Das Berufungsgericht bestätigt die Entscheidung der Stiftung von Banjskas drei Terroristen, lehnt ihre Beschwerden ab

Das Verfassungsgericht in Pristina hat die Inhaftierung von drei Terroristen für zwei Monate fortgesetzt, die den 24. September-Terroranschlag im Dorf Banjska in Zvecan vermuteten, wo die Polizei sergeant Afrika Bunnjak getötet wurde. Dieses Urteil hat die Angeklagten V. T., B.S. und D.M. angerufen, aber der Kosovo-Berufsgericht hat sie als [...]
Das Verfassungsgericht in Pristina hat die Inhaftierung von drei Terroristen für zwei Monate fortgesetzt, die den 24. September-Terroranschlag im Dorf Banjska in Zvecan vermuteten, wo die Polizei sergeant Afrika Bunnjak getötet wurde.
Dieses Urteil hat die Angeklagten V. T, B.S. und D.M. angerufen.
Allerdings hat der Kosovo-Berufsgericht ihre Beschwerden als bodenlos abgelehnt, während die Entscheidung des Verfassungsgerichts in Pristina am 20.10.23 bestätigt hat.
Mit dem Verfassungsgerichtsgesetz in Pristina, PPPS.N.44/2023, von 20.10.2023 Angeklagten V. T., B.S. und D.M. haben die Haftmaßnahme in zwei Längen von (2) Monaten aufgrund des Verdachts fortgesetzt, dass die Angeklagten V. T. B.S. und D. M. strafrechtliche Handlungen gegen die Verfassungsordnung und Sicherheit der Republik Kosovo nach Artikel 126 KPRK und die Durchführung von terroristischen Werken nach Artikel 129 begangen haben.
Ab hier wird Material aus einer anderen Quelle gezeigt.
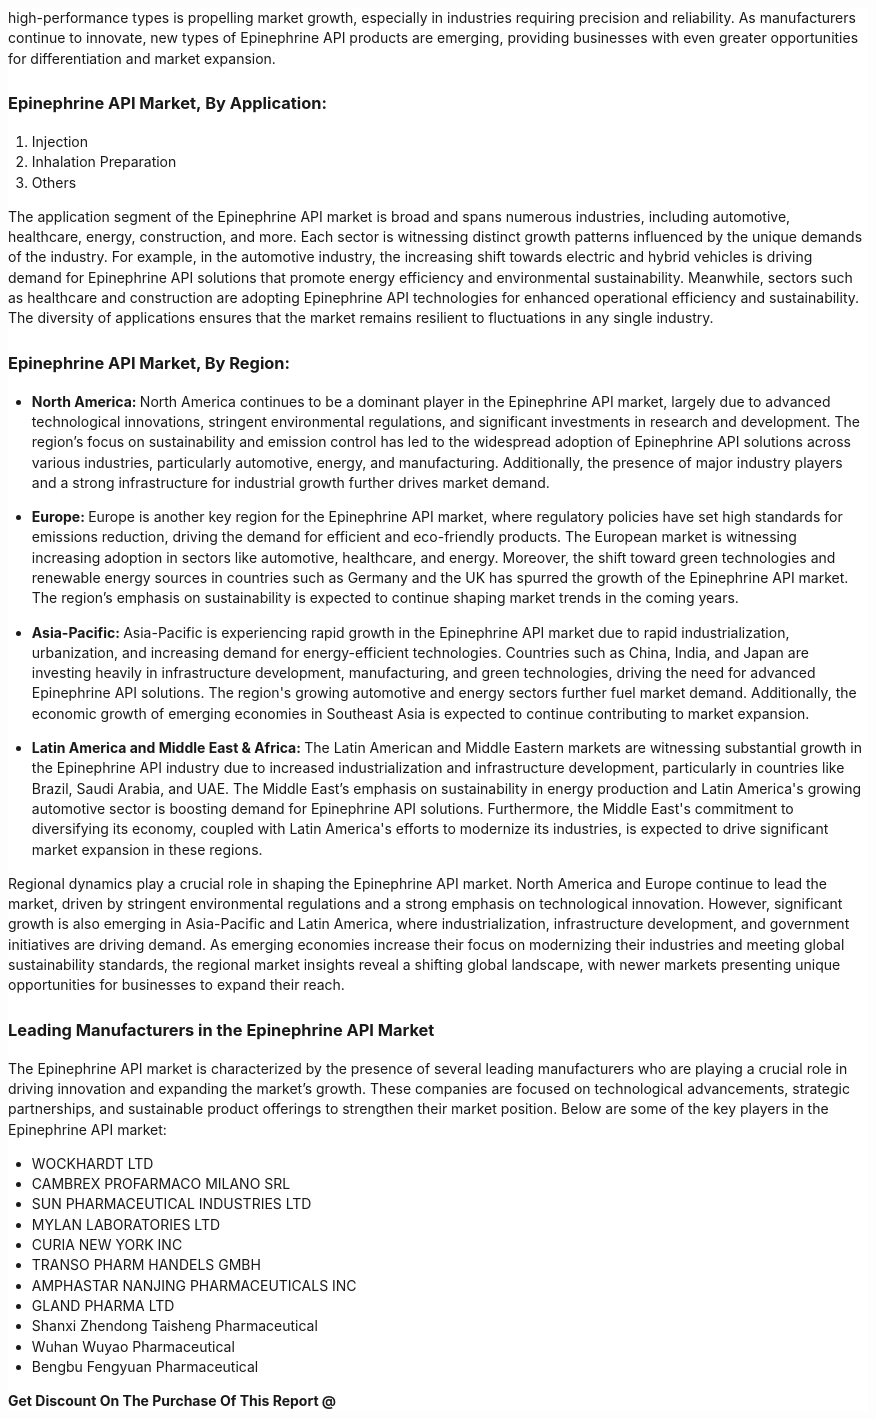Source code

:high-performance types is propelling market growth, especially in industries requiring precision and reliability. As manufacturers continue to innovate, new types of Epinephrine API products are emerging, providing businesses with even greater opportunities for differentiation and market expansion.</p><h3>Epinephrine API Market,&nbsp;By Application:</h3><ol><li>Injection<li> Inhalation Preparation<li> Others</li></ol><p>The application segment of the Epinephrine API market is broad and spans numerous industries, including automotive, healthcare, energy, construction, and more. Each sector is witnessing distinct growth patterns influenced by the unique demands of the industry. For example, in the automotive industry, the increasing shift towards electric and hybrid vehicles is driving demand for Epinephrine API solutions that promote energy efficiency and environmental sustainability. Meanwhile, sectors such as healthcare and construction are adopting Epinephrine API technologies for enhanced operational efficiency and sustainability. The diversity of applications ensures that the market remains resilient to fluctuations in any single industry.</p><h3>Epinephrine API Market, By Region:</h3><ul><li><p><strong>North America:&nbsp;</strong>North America continues to be a dominant player in the Epinephrine API market, largely due to advanced technological innovations, stringent environmental regulations, and significant investments in research and development. The region&rsquo;s focus on sustainability and emission control has led to the widespread adoption of Epinephrine API solutions across various industries, particularly automotive, energy, and manufacturing. Additionally, the presence of major industry players and a strong infrastructure for industrial growth further drives market demand.</p></li><li><p><strong><strong>Europe:&nbsp;</strong></strong>Europe is another key region for the Epinephrine API market, where regulatory policies have set high standards for emissions reduction, driving the demand for efficient and eco-friendly products. The European market is witnessing increasing adoption in sectors like automotive, healthcare, and energy. Moreover, the shift toward green technologies and renewable energy sources in countries such as Germany and the UK has spurred the growth of the Epinephrine API market. The region&rsquo;s emphasis on sustainability is expected to continue shaping market trends in the coming years.</p></li><li><p><strong><strong>Asia-Pacific:&nbsp;</strong></strong>Asia-Pacific is experiencing rapid growth in the Epinephrine API market due to rapid industrialization, urbanization, and increasing demand for energy-efficient technologies. Countries such as China, India, and Japan are investing heavily in infrastructure development, manufacturing, and green technologies, driving the need for advanced Epinephrine API solutions. The region's growing automotive and energy sectors further fuel market demand. Additionally, the economic growth of emerging economies in Southeast Asia is expected to continue contributing to market expansion.</p></li><li><p><strong><strong>Latin America and Middle East &amp; Africa:&nbsp;</strong></strong>The Latin American and Middle Eastern markets are witnessing substantial growth in the Epinephrine API industry due to increased industrialization and infrastructure development, particularly in countries like Brazil, Saudi Arabia, and UAE. The Middle East&rsquo;s emphasis on sustainability in energy production and Latin America's growing automotive sector is boosting demand for Epinephrine API solutions. Furthermore, the Middle East's commitment to diversifying its economy, coupled with Latin America's efforts to modernize its industries, is expected to drive significant market expansion in these regions.</p></li></ul><p>Regional dynamics play a crucial role in shaping the Epinephrine API market. North America and Europe continue to lead the market, driven by stringent environmental regulations and a strong emphasis on technological innovation. However, significant growth is also emerging in Asia-Pacific and Latin America, where industrialization, infrastructure development, and government initiatives are driving demand. As emerging economies increase their focus on modernizing their industries and meeting global sustainability standards, the regional market insights reveal a shifting global landscape, with newer markets presenting unique opportunities for businesses to expand their reach.</p><h3><strong>Leading Manufacturers in the Epinephrine API Market</strong></h3><p>The Epinephrine API market is characterized by the presence of several leading manufacturers who are playing a crucial role in driving innovation and expanding the market&rsquo;s growth. These companies are focused on technological advancements, strategic partnerships, and sustainable product offerings to strengthen their market position. Below are some of the key players in the Epinephrine API market:</p></div><div class="article-main__content" data-test-id="publishing-text-block"><ul><li><span class="">WOCKHARDT LTD<li>CAMBREX PROFARMACO MILANO SRL<li>SUN PHARMACEUTICAL INDUSTRIES LTD<li>MYLAN LABORATORIES LTD<li>CURIA NEW YORK INC<li>TRANSO PHARM HANDELS GMBH<li>AMPHASTAR NANJING PHARMACEUTICALS INC<li>GLAND PHARMA LTD<li>Shanxi Zhendong Taisheng Pharmaceutical<li>Wuhan Wuyao Pharmaceutical<li>Bengbu Fengyuan Pharmaceutical</span></li></ul></div><div class="article-main__content" data-test-id="publishing-text-block"><p><span class="font-[700]"><strong>Get Discount On The Purchase Of This Report @</strong>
KPRK”, sagte communiqué.
“S.n.2/03/2023, 30.10.23, hat Beschwerden von Beklagten Vs Verteidigern als bodenlos abgelehnt. T, B.S. und D. M, als das Verfassungsgericht in Pristina Sonderabteilung, PPPS.nr.44/2023, hat sich bewährt”.
In der Begründung des Urteilsgerichts hat der Beschwerdekammerngericht betont, dass das Gericht in der ersten Instanz bislang argumentiert hat, dass die Papierarbeit des Betroffenen, bzw. aus bisher gesammelten Beweismitteln, Zweifel besteht, dass die Angeklagten die kriminellen Handlungen begangen haben, für die sie verdächtigt werden, und auch aus bisher gesammelten Beweisen, die gesetzlichen Bedingungen aus Artikel 184 Abs.1 und 1.2.1 Abs. 1.2.2.2 und 1.2.3 KPRK, die die Voraussetzungen für die Fortsetzung der Haftmaßnahme sind, erfüllt wurden.